#### [Your task]
Any picture in the listing is left out of the copy; all else is duplicated exactly.
START Information provided
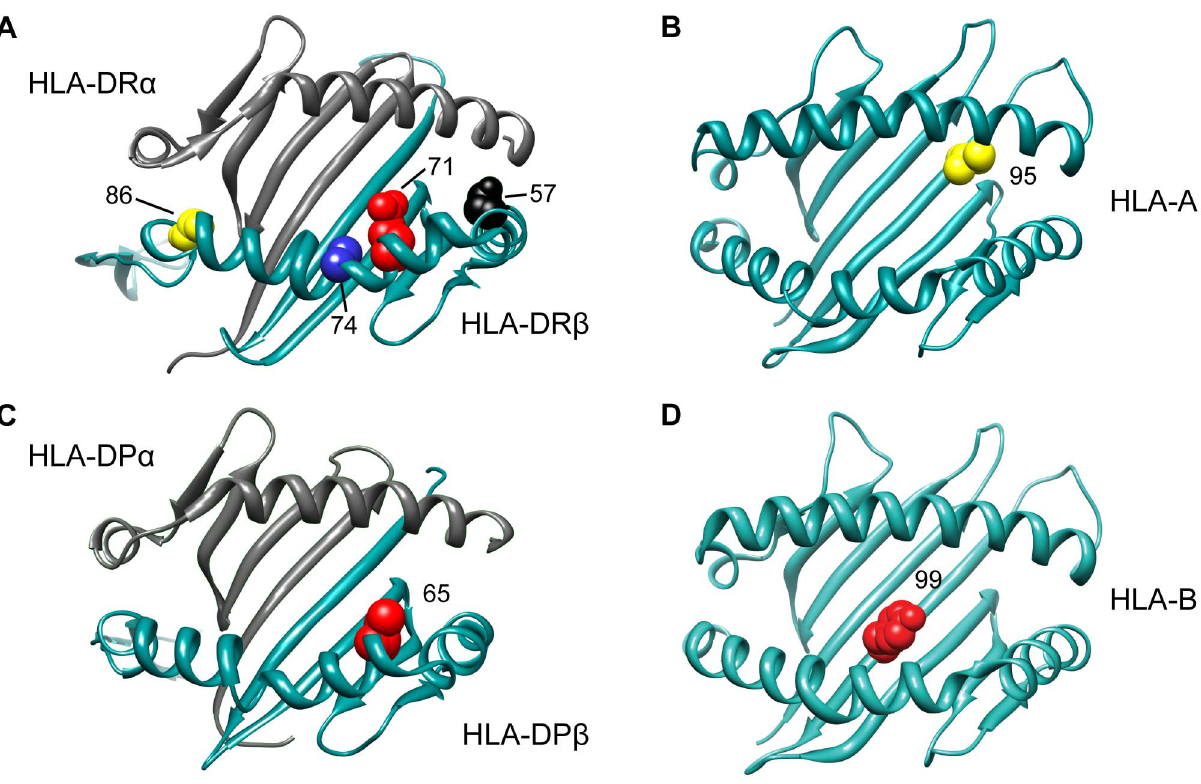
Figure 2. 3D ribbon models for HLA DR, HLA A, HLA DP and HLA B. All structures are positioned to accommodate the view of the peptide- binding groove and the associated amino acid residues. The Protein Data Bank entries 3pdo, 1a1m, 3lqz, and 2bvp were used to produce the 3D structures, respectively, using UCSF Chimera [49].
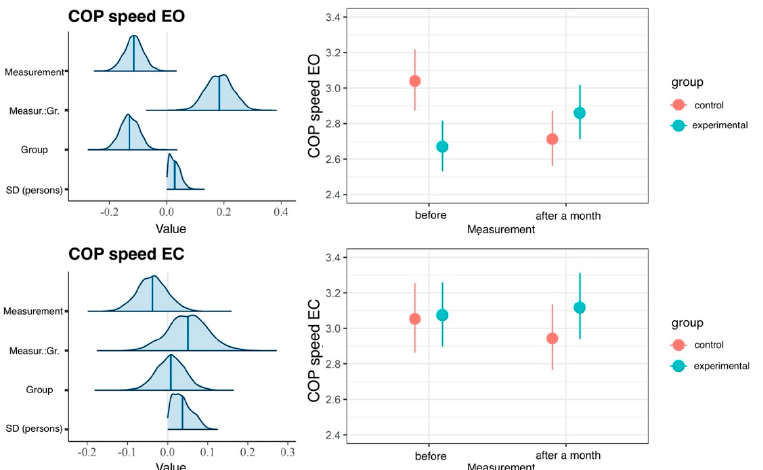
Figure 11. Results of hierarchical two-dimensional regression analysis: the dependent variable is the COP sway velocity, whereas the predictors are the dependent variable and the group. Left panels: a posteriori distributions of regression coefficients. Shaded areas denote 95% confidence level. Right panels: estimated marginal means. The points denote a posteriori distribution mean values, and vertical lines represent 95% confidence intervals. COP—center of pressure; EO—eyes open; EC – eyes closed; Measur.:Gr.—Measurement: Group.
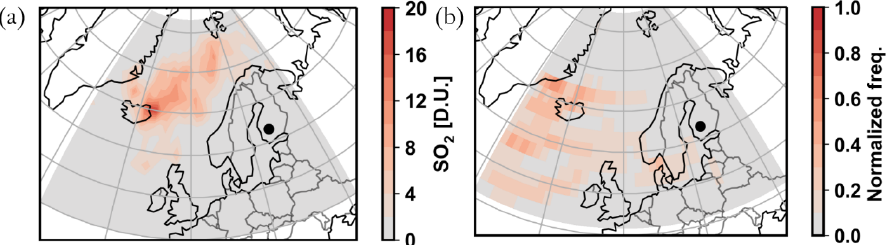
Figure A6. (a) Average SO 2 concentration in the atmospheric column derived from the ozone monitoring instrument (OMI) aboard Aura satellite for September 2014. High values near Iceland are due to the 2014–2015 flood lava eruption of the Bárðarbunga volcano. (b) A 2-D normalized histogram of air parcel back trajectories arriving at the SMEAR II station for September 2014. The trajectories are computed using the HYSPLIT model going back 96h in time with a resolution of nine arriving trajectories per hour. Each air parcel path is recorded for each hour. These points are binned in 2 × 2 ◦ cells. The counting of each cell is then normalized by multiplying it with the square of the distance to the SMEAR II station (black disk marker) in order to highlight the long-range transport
END Information provided
#### [Final answer]
Figure 2. 3D ribbon models for HLA DR, HLA A, HLA DP and HLA B. All structures are positioned to accommodate the view of the peptide- binding groove and the associated amino acid residues. The Protein Data Bank entries 3pdo, 1a1m, 3lqz, and 2bvp were used to produce the 3D structures, respectively, using UCSF Chimera [49].
Figure 11. Results of hierarchical two-dimensional regression analysis: the dependent variable is the COP sway velocity, whereas the predictors are the dependent variable and the group. Left panels: a posteriori distributions of regression coefficients. Shaded areas denote 95% confidence level. Right panels: estimated marginal means. The points denote a posteriori distribution mean values, and vertical lines represent 95% confidence intervals. COP—center of pressure; EO—eyes open; EC – eyes closed; Measur.:Gr.—Measurement: Group.
Figure A6. (a) Average SO 2 concentration in the atmospheric column derived from the ozone monitoring instrument (OMI) aboard Aura satellite for September 2014. High values near Iceland are due to the 2014–2015 flood lava eruption of the Bárðarbunga volcano. (b) A 2-D normalized histogram of air parcel back trajectories arriving at the SMEAR II station for September 2014. The trajectories are computed using the HYSPLIT model going back 96h in time with a resolution of nine arriving trajectories per hour. Each air parcel path is recorded for each hour. These points are binned in 2 × 2 ◦ cells. The counting of each cell is then normalized by multiplying it with the square of the distance to the SMEAR II station (black disk marker) in order to highlight the long-range transport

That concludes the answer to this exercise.